As years progressed I have sold life insurance and health insurance, I have sold tickets to sporting events and sales promotion ideas to corporations. I’ve sold training solutions for small companies and facilitated training classes for international companies.
In the non-profit arena I have requested donations and bequests to serve the poor. I’ve asked for significant gifts from companies, foundations and individuals to support public television. All with pretty good results. I have been directly or indirectly involved in more than $75 million in donations.
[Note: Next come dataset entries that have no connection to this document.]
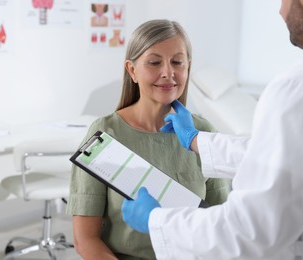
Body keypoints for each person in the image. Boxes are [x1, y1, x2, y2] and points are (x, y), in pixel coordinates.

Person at [121, 0, 303, 259]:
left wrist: (157, 220)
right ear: (132, 70)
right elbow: (293, 157)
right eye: (154, 62)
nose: (280, 11)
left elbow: (250, 232)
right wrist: (196, 141)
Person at [66, 19, 231, 260]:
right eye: (154, 62)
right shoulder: (105, 135)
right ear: (132, 70)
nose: (168, 73)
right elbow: (85, 240)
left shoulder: (203, 135)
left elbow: (220, 226)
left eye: (177, 62)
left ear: (188, 67)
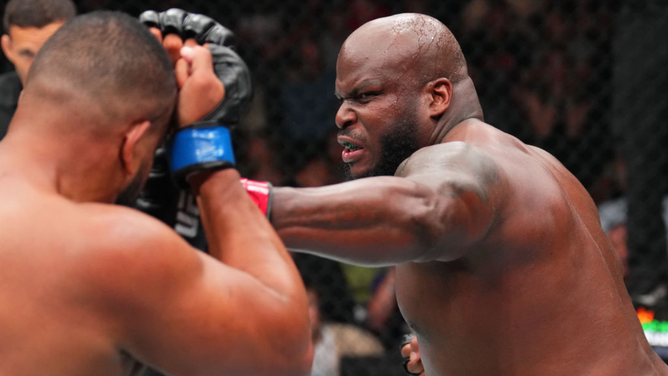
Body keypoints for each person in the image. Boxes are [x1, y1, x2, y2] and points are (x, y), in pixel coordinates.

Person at [239, 13, 668, 375]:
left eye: (366, 95)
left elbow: (426, 211)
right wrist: (448, 347)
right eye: (342, 98)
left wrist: (241, 203)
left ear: (437, 97)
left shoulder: (467, 159)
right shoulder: (542, 166)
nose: (342, 115)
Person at [0, 10, 312, 376]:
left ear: (25, 101)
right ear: (130, 147)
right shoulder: (107, 250)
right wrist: (203, 146)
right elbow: (286, 357)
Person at [0, 0, 76, 138]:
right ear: (8, 48)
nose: (39, 66)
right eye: (27, 54)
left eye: (50, 51)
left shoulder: (106, 104)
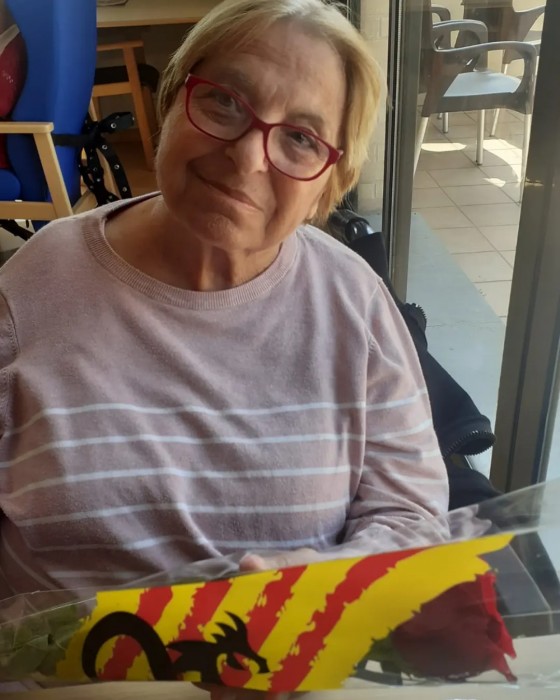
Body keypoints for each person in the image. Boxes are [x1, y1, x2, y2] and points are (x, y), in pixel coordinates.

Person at [0, 0, 448, 640]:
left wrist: (325, 583)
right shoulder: (31, 287)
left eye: (301, 138)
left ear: (328, 185)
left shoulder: (354, 302)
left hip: (287, 666)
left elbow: (412, 516)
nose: (248, 158)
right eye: (225, 102)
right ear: (173, 101)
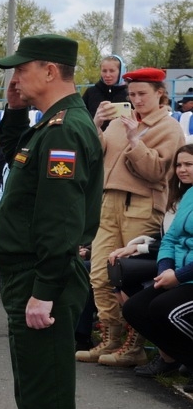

So, after fifty years of successfully selling something to somebody you would think that I have mastered the art of selling. And, you might think that I could teach someone else some of the secrets that I have learned through many years of “yes” answers and the discouragement of “no” answers.
This past week, I was given a consulting assignment to help create a streamlined sales process that would lead to improved results and greater revenue for a non-profit media organization. The organization is the Nine Network of Public Media. I know the organization well. I have just spent the last five years there as Vice President of Development. I know the President of the organization well. He, too, has spent his lifetime as very successful “salesman.” So, how is it that despite his success that he is asking for help from me or from anyone? He knows there is no magic bullet. He also knows that his success has come from his relentless effort to research, learn new things, and try new ideas, trial and error achievement one day at a time.

I’ll begin this assignment by getting some ideas down on paper. Then, I will collaborate with the most successful salesman that I know. I think I’ll start with my son, Craig, and my brother, Tim. Perhaps, I’ll write again on this topic to let you know what I learned.